What needs to be done:
Give the lines from the one containing "Les manifestations du 26 juillet" through the one containing "puedes comprar con" as a Markdown table with the columns "No." and "Line", numbering each line and skipping blank lines. Leave the pictures out of the table.

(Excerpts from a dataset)
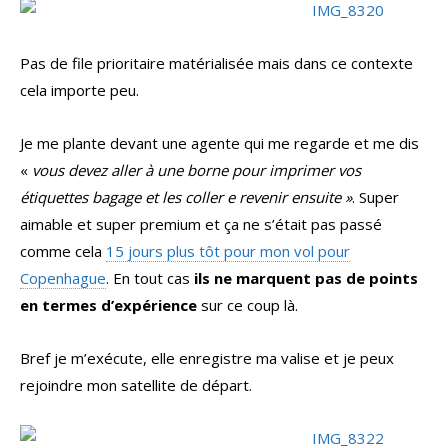
Pas de file prioritaire matérialisée mais dans ce contexte
cela importe peu.
Je me plante devant une agente qui me regarde et me dis
«
vous devez aller à une borne pour imprimer vos
étiquettes bagage et les coller e revenir ensuite »
. Super
aimable et super premium et ça ne s’était pas passé
comme cela
15 jours plus tôt pour mon vol pour
Copenhague
. En tout cas
ils ne marquent pas de points
en termes d’expérience
sur ce coup là.
Bref je m’exécute, elle enregistre ma valise et je peux
rejoindre mon satellite de départ.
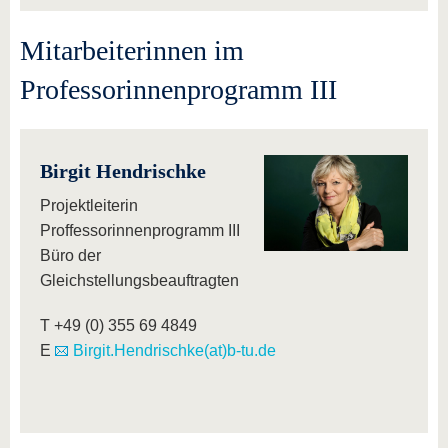
Mitarbeiterinnen im
Professorinnenprogramm III
Birgit Hendrischke
Projektleiterin
Proffessorinnenprogramm III
Büro der
Gleichstellungsbeauftragten
T +49 (0) 355 69 4849
E
Birgit.Hendrischke(at)b-tu.de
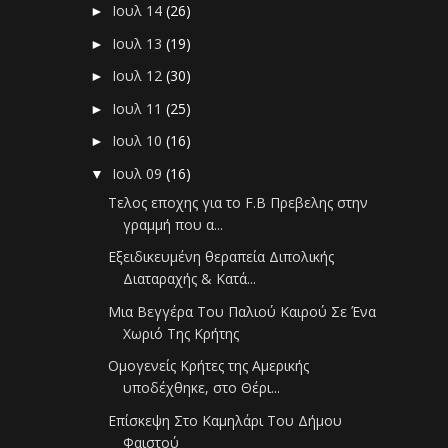
Ιουλ 14
(26)
►
Ιουλ 13
(19)
►
Ιουλ 12
(30)
►
Ιουλ 11
(25)
►
Ιουλ 10
(16)
►
Ιουλ 09
(16)
▼
Τελος εποχης για το F.B Πρεβελης στην
γραμμή που α...
Εξειδικευμένη θεραπεία Διπολικής
Διαταραχής & Κατά...
Μια Βεγγέρα Του Παλιού Καιρού Σε Ένα
Χωριό Της Κρήτης
Ομογενείς Κρήτες της Αμερικής
υποδέχθηκε, στο Θέρι...
Επίσκεψη Στο Καμηλάρι Του Δήμου
Φαιστού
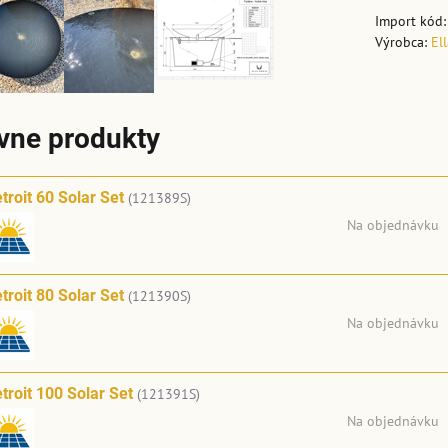
Import kód
Výrobca:
El
ívne produkty
troit 60 Solar Set
(121389S)
Na objednávku
troit 80 Solar Set
(121390S)
Na objednávku
troit 100 Solar Set
(121391S)
Na objednávku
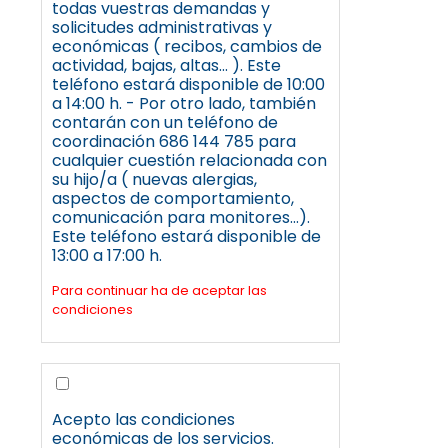
todas vuestras demandas y
solicitudes administrativas y
económicas ( recibos, cambios de
actividad, bajas, altas... ). Este
teléfono estará disponible de 10:00
a 14:00 h. - Por otro lado, también
contarán con un teléfono de
coordinación 686 144 785 para
cualquier cuestión relacionada con
su hijo/a ( nuevas alergias,
aspectos de comportamiento,
comunicación para monitores...).
Este teléfono estará disponible de
13:00 a 17:00 h.
Para continuar ha de aceptar las
condiciones
Acepto las condiciones
económicas de los servicios.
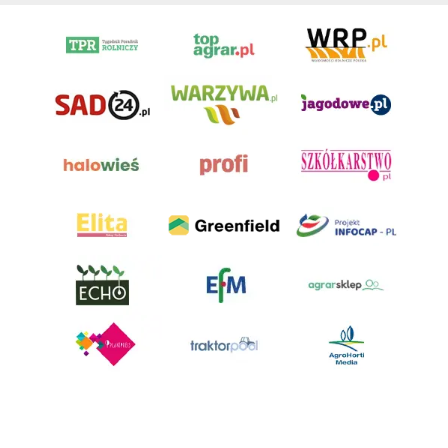
AgroHorti Media Sp. z o.o. ul. Metalowa 5, 60-118 Poznań. Akta rejestrowe
przechowywane w Sądzie Rejonowym Poznań - Nowe Miasto i Wilda w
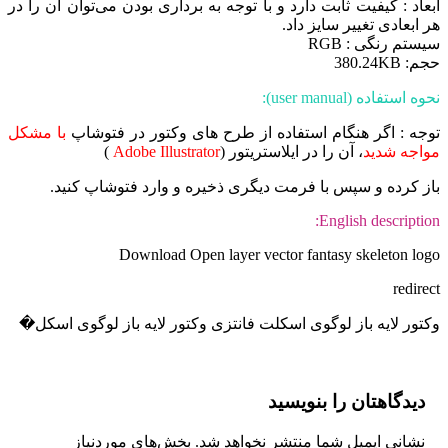
ابعاد : کیفیت ثابت دارد و با توجه به برداری بودن می‌توان آن را در
هر ابعادی تغییر سایز داد.
سیستم رنگی : RGB
حجم: 380.24KB
نحوه استفاده (user manual):
توجه : اگر هنگام استفاده از طرح های وکتور در فتوشاپ
با مشکل
مواجه شدید
، آن را در ایلاستریتور (
Adobe Illustrator
)
باز کرده و سپس با فرمت دیگری ذخیره و وارد فتوشاپ کنید.
English description:
Download Open layer vector fantasy skeleton logo
redirect
وکتور لایه باز لوگوی اسکلت فانتزی وکتور لایه باز لوگوی اسکل�
دیدگاهتان را بنویسید
نشانی ایمیل شما منتشر نخواهد شد.
بخش‌های موردنیاز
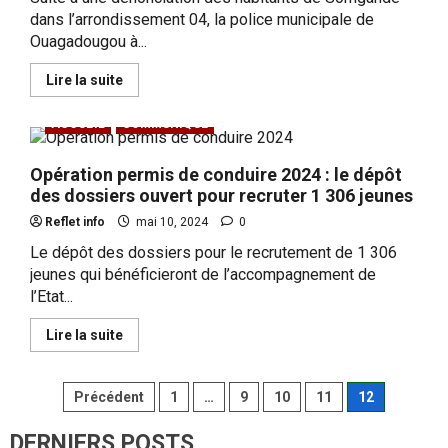
Oumarou Sanda est décédé à 86 ans
dans l’arrondissement 04, la police municipale de
août 8, 2026
0
Ouagadougou à...
1
En
Lire la suite
savoir
SECURITE
plus
Justice : 7 Koglweogo condamnés pour
sur
ACCUEIL
COMMUNIQUE
séquestration et violences
Ouagadougou,
environ
août 8, 2026
0
une
2
Opération permis de conduire 2024 : le dépôt
tonne
de
des dossiers ouvert pour recruter 1 306 jeunes
produits
périmés
Reflet info
mai 10, 2024
0
SECURITE
saisie
Goulmou : les VDP formés à la gestion
dans
Le dépôt des dossiers pour le recrutement de 1 306
une
du stress opérationnel
jeunes qui bénéficieront de l’accompagnement de
alimentation
à
août 7, 2026
0
l’Etat...
3
Somgandé
En
Lire la suite
savoir
CULTURE
plus
Burkina : 18 événements culturels
sur
Pagination
Opération
contraires aux bonnes mœurs interdits
Précédent
1
…
9
10
11
12
permis
des
de
août 7, 2026
0
4
conduire
DERNIERS POSTS
2024 :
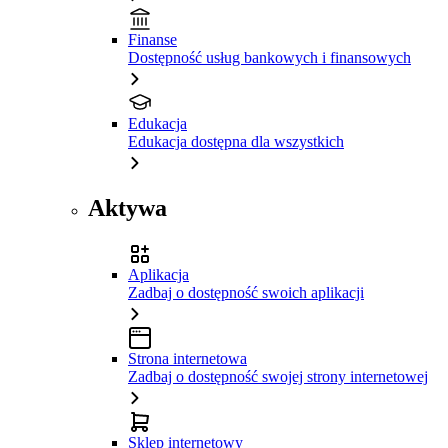
Finanse
Dostępność usług bankowych i finansowych
Edukacja
Edukacja dostępna dla wszystkich
Aktywa
Aplikacja
Zadbaj o dostępność swoich aplikacji
Strona internetowa
Zadbaj o dostępność swojej strony internetowej
Sklep internetowy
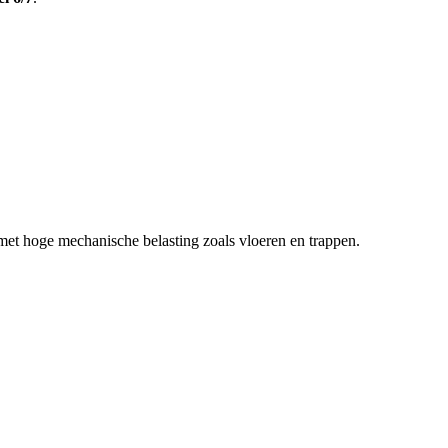
met hoge mechanische belasting zoals vloeren en trappen.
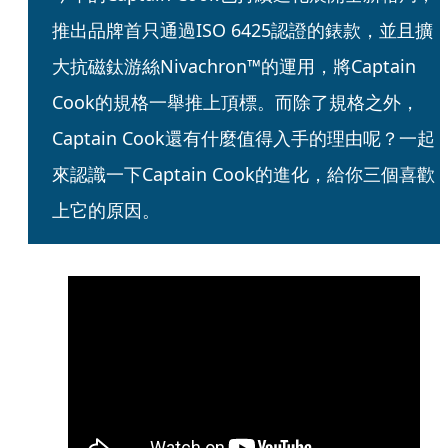
推出品牌首只通過ISO 6425認證的錶款，並且擴
大抗磁鈦游絲Nivachron™的運用，將Captain 
Cook的規格一舉推上頂標。而除了規格之外，
Captain Cook還有什麼值得入手的理由呢？一起
來認識一下Captain Cook的進化，給你三個喜歡
上它的原因。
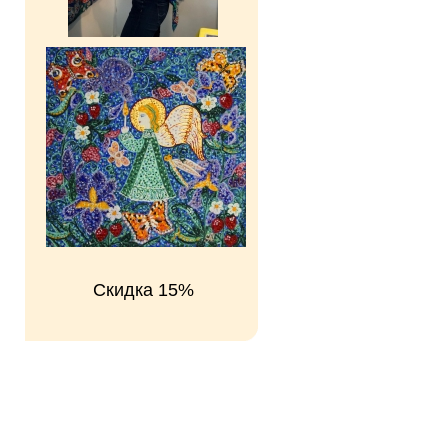
Скидка 15%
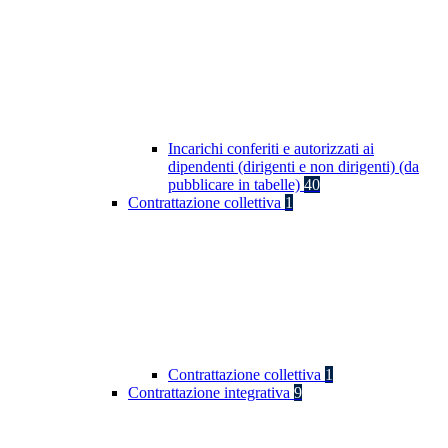
Incarichi conferiti e autorizzati ai
dipendenti (dirigenti e non dirigenti) (da
pubblicare in tabelle)
40
Contrattazione collettiva
1
Contrattazione collettiva
1
Contrattazione integrativa
9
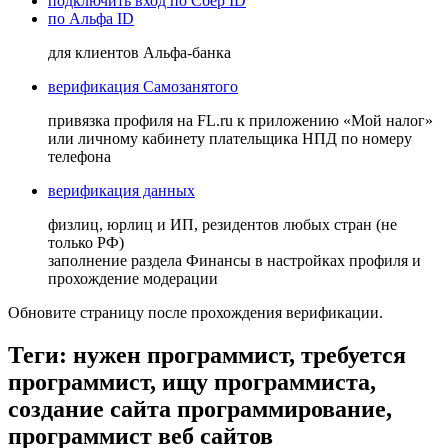
подключить вход по Сбер ID
по Альфа ID
для клиентов Альфа-банка
верификация Самозанятого
привязка профиля на FL.ru к приложению «Мой налог»
или личному кабинету плательщика НПД по номеру
телефона
верификация данных
физлиц, юрлиц и ИП, резидентов любых стран (не
только РФ)
заполнение раздела Финансы в настройках профиля и
прохождение модерации
Обновите страницу после прохождения верификации.
Теги: нужен программист, требуется
программист, ищу программиста,
создание сайта программирование,
программист веб сайтов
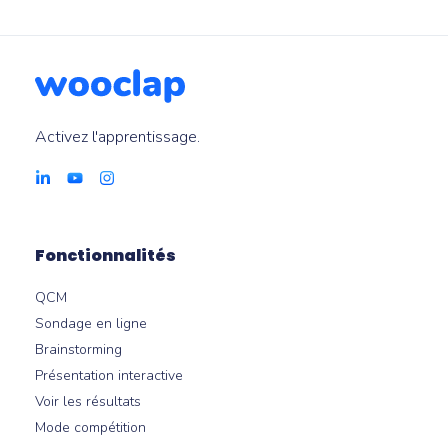
Activez l'apprentissage.
Fonctionnalités
QCM
Sondage en ligne
Brainstorming
Présentation interactive
Voir les résultats
Mode compétition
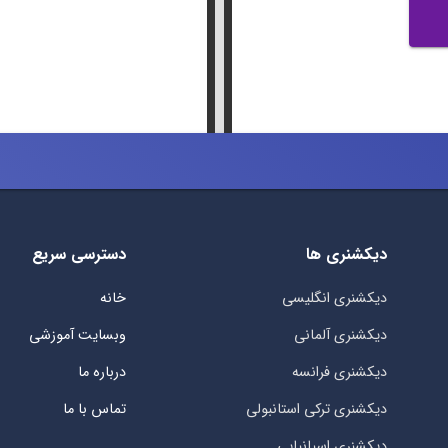
دیکشنری ها
دسترسی سریع
دیکشنری انگلیسی
خانه
دیکشنری آلمانی
وبسایت آموزشی
دیکشنری فرانسه
درباره ما
دیکشنری ترکی استانبولی
تماس با ما
دیکشنری اسپانیایی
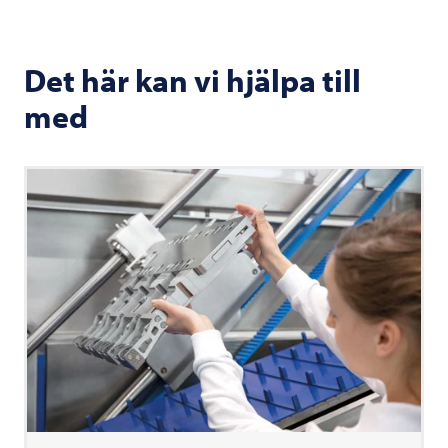
Det här kan vi hjälpa till
med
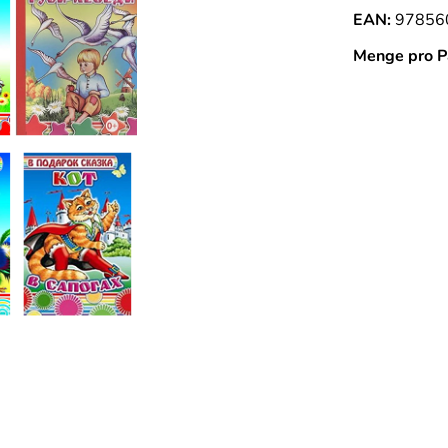
EAN:
97856
Menge pro P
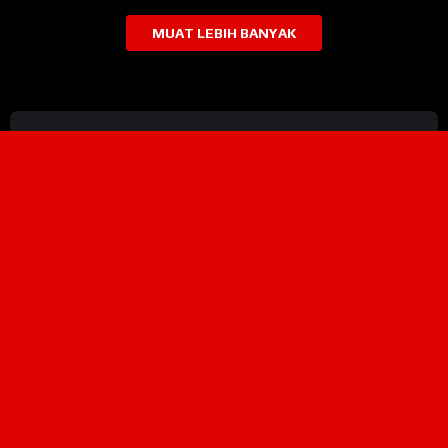
MUAT LEBIH BANYAK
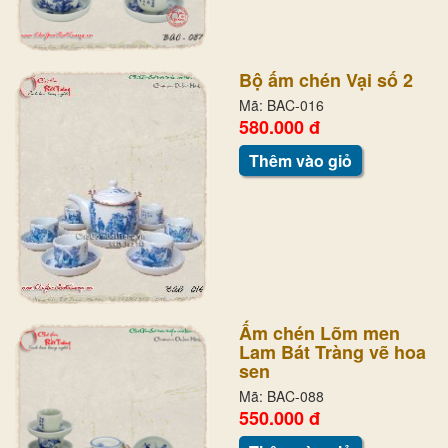
Bộ ấm chén Vại số 2
Mã: BAC-016
580.000 đ
Thêm vào giỏ
Ấm chén Lõm men
Lam Bát Tràng vẽ hoa
sen
Mã: BAC-088
550.000 đ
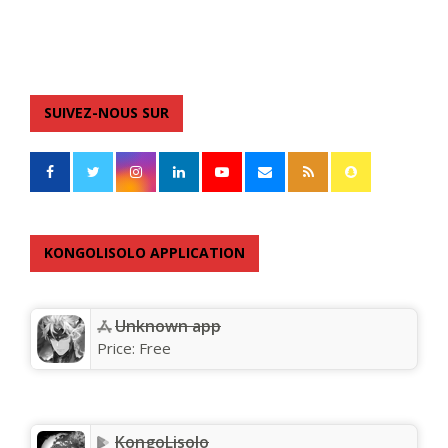
SUIVEZ-NOUS SUR
KONGOLISOLO APPLICATION
Unknown app
Price:
Free
KongoLisolo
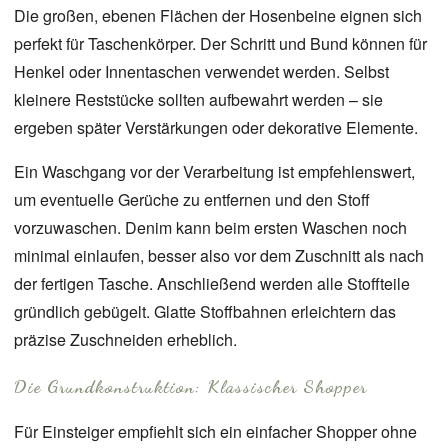
Die großen, ebenen Flächen der Hosenbeine eignen sich
perfekt für Taschenkörper. Der Schritt und Bund können für
Henkel oder Innentaschen verwendet werden. Selbst
kleinere Reststücke sollten aufbewahrt werden – sie
ergeben später Verstärkungen oder dekorative Elemente.
Ein Waschgang vor der Verarbeitung ist empfehlenswert,
um eventuelle Gerüche zu entfernen und den Stoff
vorzuwaschen. Denim kann beim ersten Waschen noch
minimal einlaufen, besser also vor dem Zuschnitt als nach
der fertigen Tasche. Anschließend werden alle Stoffteile
gründlich gebügelt. Glatte Stoffbahnen erleichtern das
präzise Zuschneiden erheblich.
Die Grundkonstruktion: Klassischer Shopper
Für Einsteiger empfiehlt sich ein einfacher Shopper ohne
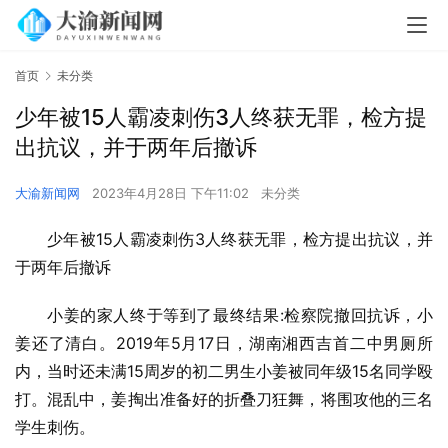
首页
未分类
少年被15人霸凌刺伤3人终获无罪，检方提
出抗议，并于两年后撤诉
大渝新闻网
2023年4月28日 下午11:02
未分类
少年被15人霸凌刺伤3人终获无罪，检方提出抗议，并
于两年后撤诉
小姜的家人终于等到了最终结果:检察院撤回抗诉，小
姜还了清白。2019年5月17日，湖南湘西吉首二中男厕所
内，当时还未满15周岁的初二男生小姜被同年级15名同学殴
打。混乱中，姜掏出准备好的折叠刀狂舞，将围攻他的三名
学生刺伤。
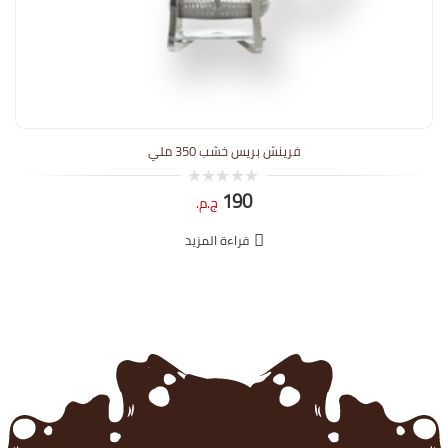
فرينش بريس خشب 350 ملي
190
0
ج.م.
out
of
5
قراءة المزيد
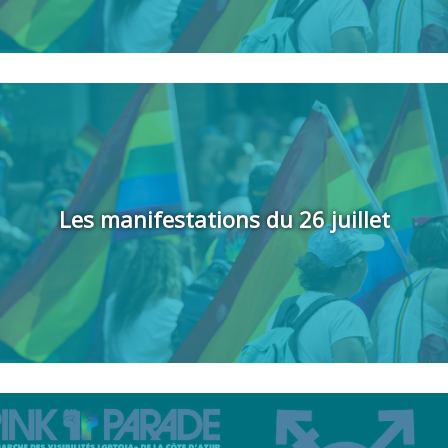
Les manifestations du 26 juillet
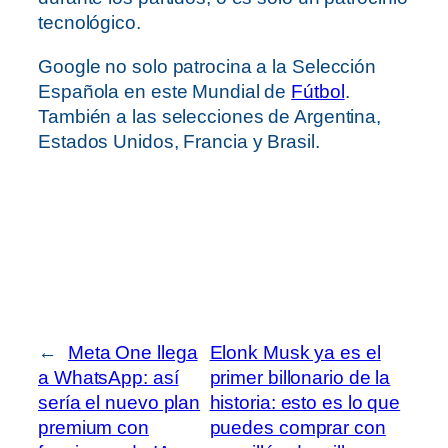
tecnológico.
Google no solo patrocina a la Selección
Española en este Mundial de
Fútbol
.
También a las selecciones de Argentina,
Estados Unidos, Francia y Brasil.
←
Meta One llega
Elonk Musk ya es el
a WhatsApp: así
primer billonario de la
sería el nuevo plan
historia: esto es lo que
premium con
puedes comprar con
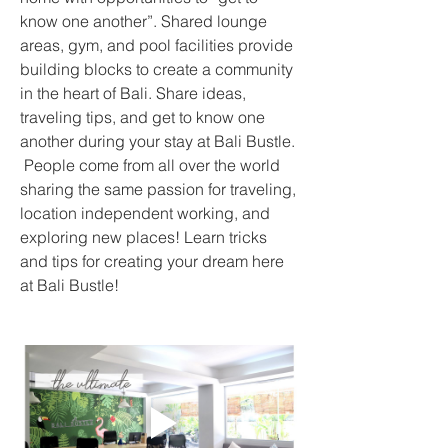
know one another”. Shared lounge 
areas, gym, and pool facilities provide 
building blocks to create a community 
in the heart of Bali. Share ideas, 
traveling tips, and get to know one 
another during your stay at Bali Bustle. 
 People come from all over the world 
sharing the same passion for traveling, 
location independent working, and 
exploring new places! Learn tricks 
and tips for creating your dream here 
at Bali Bustle!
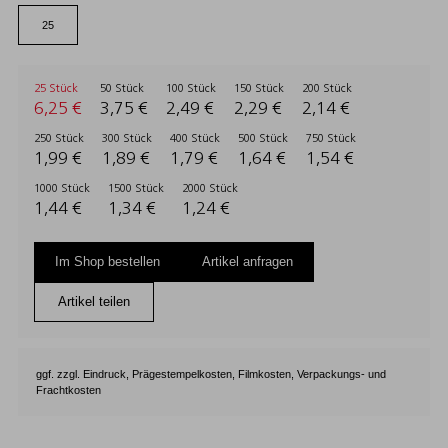
25 Stück
50 Stück
100 Stück
150 Stück
200 Stück
6,25 €
3,75 €
2,49 €
2,29 €
2,14 €
250 Stück
300 Stück
400 Stück
500 Stück
750 Stück
1,99 €
1,89 €
1,79 €
1,64 €
1,54 €
1000 Stück
1500 Stück
2000 Stück
1,44 €
1,34 €
1,24 €
Im Shop bestellen
Artikel anfragen
Artikel teilen
ggf. zzgl. Eindruck, Prägestempelkosten, Filmkosten, Verpackungs- und
Frachtkosten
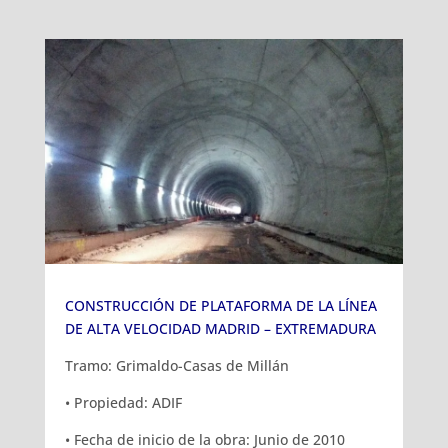
CONSTRUCCIÓN DE PLATAFORMA DE LA LÍNEA
DE ALTA VELOCIDAD MADRID – EXTREMADURA
Tramo: Grimaldo-Casas de Millán
• Propiedad: ADIF
• Fecha de inicio de la obra: Junio de 2010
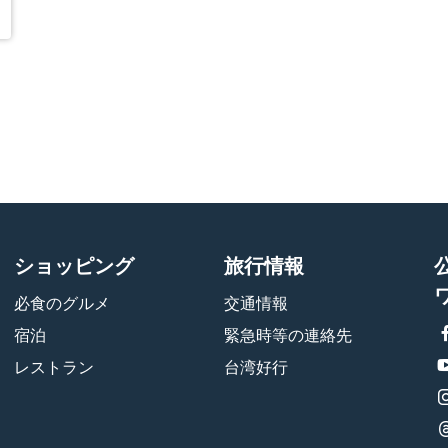
ショッピング
旅行情報
必食のグルメ
交通情報
宿泊
緊急時等の連絡先
レストラン
台湾好行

Response to this exercise:
| No. | Line |
|---|---|
| 1 | Les manifestations du 26 juillet |
| 2 | tecnológico. |
| 3 | Google no solo patrocina a la Selección |
| 4 | Española en este Mundial de |
| 5 | Fútbol |
| 6 | . |
| 7 | También a las selecciones de Argentina, |
| 8 | Estados Unidos, Francia y Brasil. |
| 9 | ← |
| 10 | Meta One llega |
| 11 | Elonk Musk ya es el |
| 12 | a WhatsApp: así |
| 13 | primer billonario de la |
| 14 | sería el nuevo plan |
| 15 | historia: esto es lo que |
| 16 | premium con |
| 17 | puedes comprar con |